Yesterday, among many many problems in that gigantic switch statement, we highlighted one line that was a real mess of mixing Java's primitive/object types.

(new Integer(1).equals(job.getSource().getLength()))

Well, Daniel has an even worse example, but this one comes with an origin story.

Many, many years ago, in the early 2000s, Daniel worked for a company that made banking software. As this was the early 2000s, their flagship product remained a text-based UI accessed via a terminal emulator (or, in some rare cases, even dumb terminals). Obviously, continuing this TUI approach wasn't going to work in the future, so the company needed to pivot to a Java-based web application.

The CEO set the direction: "We need a modern, web-based interface to sell banks. How much would it cost to implement that?" Well, Daniel's team put together the estimate, which contained a large number of trailing zeroes before the decimal point. Too many, from the CEO's perspective, so the CEO went shopping for a third-party developer who could deliver the software on the cheap.

Again, this was the early 2000s, which meant the CEO was filtering through a dozen different obscure offshoring companies. The CEO wasn't impressed by most of them, but one offshore company came to the meeting with a wireframe of the application built in PowerPoint. The CEO was impressed that they already had a UI where you could click buttons and navigate to the next screen, and took this to mean that they were basically done already. He wrote them a check for an amount in the millions, and off they went to work.

Many months later, the offshore team handed off the code. The first time, it didn't build. The second time, what unit tests there were didn't pass. The third time, it didn't build again. By the fifth time, the offshore team handed them Java code which would build and run, and only crash unexpectedly some of the time.

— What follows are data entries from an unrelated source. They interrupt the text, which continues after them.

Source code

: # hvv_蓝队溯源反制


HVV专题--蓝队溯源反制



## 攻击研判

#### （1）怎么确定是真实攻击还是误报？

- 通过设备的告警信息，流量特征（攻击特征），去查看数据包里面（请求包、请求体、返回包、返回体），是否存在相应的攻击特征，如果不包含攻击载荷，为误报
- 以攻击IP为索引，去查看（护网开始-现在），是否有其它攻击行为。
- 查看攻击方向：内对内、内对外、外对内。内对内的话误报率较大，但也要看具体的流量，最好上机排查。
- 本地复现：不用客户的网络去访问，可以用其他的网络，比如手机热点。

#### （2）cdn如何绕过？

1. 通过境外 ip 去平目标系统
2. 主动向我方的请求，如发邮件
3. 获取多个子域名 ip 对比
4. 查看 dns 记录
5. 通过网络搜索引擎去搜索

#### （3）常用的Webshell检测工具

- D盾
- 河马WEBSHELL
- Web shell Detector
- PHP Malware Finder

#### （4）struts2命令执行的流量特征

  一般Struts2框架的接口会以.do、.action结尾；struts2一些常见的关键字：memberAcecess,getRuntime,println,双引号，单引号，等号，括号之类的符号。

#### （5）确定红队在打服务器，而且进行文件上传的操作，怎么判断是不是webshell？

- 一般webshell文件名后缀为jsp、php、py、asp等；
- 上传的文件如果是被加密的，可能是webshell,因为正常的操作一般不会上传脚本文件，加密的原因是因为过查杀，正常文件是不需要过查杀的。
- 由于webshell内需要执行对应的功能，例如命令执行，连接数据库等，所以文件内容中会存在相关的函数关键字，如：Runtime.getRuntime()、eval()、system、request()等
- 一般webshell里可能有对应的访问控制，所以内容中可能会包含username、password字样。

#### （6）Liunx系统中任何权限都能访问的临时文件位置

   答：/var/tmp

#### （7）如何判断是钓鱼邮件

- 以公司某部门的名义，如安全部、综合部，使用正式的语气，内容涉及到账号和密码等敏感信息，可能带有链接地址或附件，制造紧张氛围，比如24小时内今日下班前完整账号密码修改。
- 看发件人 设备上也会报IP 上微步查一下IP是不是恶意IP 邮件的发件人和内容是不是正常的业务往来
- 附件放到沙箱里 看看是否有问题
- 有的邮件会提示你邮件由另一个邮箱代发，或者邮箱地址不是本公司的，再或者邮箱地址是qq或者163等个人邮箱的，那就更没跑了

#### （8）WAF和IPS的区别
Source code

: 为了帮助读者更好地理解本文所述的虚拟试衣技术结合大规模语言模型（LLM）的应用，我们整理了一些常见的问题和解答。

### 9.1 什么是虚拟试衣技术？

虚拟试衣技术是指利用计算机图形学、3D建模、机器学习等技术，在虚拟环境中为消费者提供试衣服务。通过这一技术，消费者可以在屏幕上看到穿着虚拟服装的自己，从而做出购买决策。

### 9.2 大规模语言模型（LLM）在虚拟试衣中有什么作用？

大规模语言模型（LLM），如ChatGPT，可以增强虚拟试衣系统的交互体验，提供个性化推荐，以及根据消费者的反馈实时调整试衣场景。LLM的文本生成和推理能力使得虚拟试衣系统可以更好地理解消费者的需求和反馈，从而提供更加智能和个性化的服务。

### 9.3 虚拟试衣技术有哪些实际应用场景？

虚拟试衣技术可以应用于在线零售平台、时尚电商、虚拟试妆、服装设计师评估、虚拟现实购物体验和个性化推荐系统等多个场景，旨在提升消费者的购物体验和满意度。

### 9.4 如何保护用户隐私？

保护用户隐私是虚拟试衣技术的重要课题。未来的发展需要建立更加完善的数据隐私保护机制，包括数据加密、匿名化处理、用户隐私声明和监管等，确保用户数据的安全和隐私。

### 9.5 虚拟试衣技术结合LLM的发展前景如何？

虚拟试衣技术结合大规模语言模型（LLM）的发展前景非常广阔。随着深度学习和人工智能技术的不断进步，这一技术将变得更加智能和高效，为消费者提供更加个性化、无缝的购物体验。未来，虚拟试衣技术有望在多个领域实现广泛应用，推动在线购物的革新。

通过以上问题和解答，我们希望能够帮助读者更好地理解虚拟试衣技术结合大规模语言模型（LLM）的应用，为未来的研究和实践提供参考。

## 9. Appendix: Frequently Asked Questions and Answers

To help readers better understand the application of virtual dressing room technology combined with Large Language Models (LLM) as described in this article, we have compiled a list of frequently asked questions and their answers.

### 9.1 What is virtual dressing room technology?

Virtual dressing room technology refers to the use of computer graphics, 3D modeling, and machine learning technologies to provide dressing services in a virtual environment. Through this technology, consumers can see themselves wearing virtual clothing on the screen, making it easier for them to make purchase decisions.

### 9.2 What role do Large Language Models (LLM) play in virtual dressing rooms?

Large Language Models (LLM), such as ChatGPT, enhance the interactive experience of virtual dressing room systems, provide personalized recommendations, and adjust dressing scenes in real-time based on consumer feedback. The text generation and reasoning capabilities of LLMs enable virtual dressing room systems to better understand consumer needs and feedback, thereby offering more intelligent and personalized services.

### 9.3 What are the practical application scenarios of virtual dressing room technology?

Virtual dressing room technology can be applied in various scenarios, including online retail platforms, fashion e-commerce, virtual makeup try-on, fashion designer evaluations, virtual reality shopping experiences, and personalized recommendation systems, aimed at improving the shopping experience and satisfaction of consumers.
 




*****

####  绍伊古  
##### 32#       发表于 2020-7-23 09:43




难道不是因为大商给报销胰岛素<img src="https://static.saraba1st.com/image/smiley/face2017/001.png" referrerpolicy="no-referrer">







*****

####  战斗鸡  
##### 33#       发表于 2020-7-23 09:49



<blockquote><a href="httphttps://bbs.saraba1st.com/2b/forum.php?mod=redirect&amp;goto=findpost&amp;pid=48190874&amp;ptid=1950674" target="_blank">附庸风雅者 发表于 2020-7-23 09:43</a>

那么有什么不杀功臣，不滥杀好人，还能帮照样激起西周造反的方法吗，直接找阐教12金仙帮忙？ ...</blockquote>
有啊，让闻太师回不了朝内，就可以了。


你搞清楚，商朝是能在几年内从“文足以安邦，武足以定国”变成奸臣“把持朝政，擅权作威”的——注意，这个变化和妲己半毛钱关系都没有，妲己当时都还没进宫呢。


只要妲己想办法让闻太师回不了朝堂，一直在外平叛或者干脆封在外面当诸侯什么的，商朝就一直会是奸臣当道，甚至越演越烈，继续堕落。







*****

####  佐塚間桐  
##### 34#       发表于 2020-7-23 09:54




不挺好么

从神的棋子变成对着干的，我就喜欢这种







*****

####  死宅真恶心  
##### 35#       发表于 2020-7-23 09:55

This code used certain… patterns. The same basic approaches to doing simple tasks were reused everywhere, because clearly this code base was implemented by copy-pasting snippets from other projects, from elsewhere in this project or from the first hit on a search result.

On such pattern was how they handled passing primitive types around:

int x = new Integer( 0 ).intValue(); someMethod( new Integer( x ) );

Talk about thinking out of the box. "Boxing", of course, being the name for the operation where you convert a primitive type to an object type, something Java can do mostly transparently in the first place. And while misusing boxing is a frequent Java anti-pattern, this one really doubles down on it.

We box the literal 0 as an object, then get its primitive value to store it as a variable, then we box the primitive variable as an object again. And someMethod was almost always defined in terms of a primitive type, so Java automatically unboxes that object back into a primitive.

Daniel adds:

And these automaton programmers copy/pasted this little piece of gold all over the system… it was nice identifying it and correcting it, but then of course, they'd blame us whenever something went wrong because we touched their original code.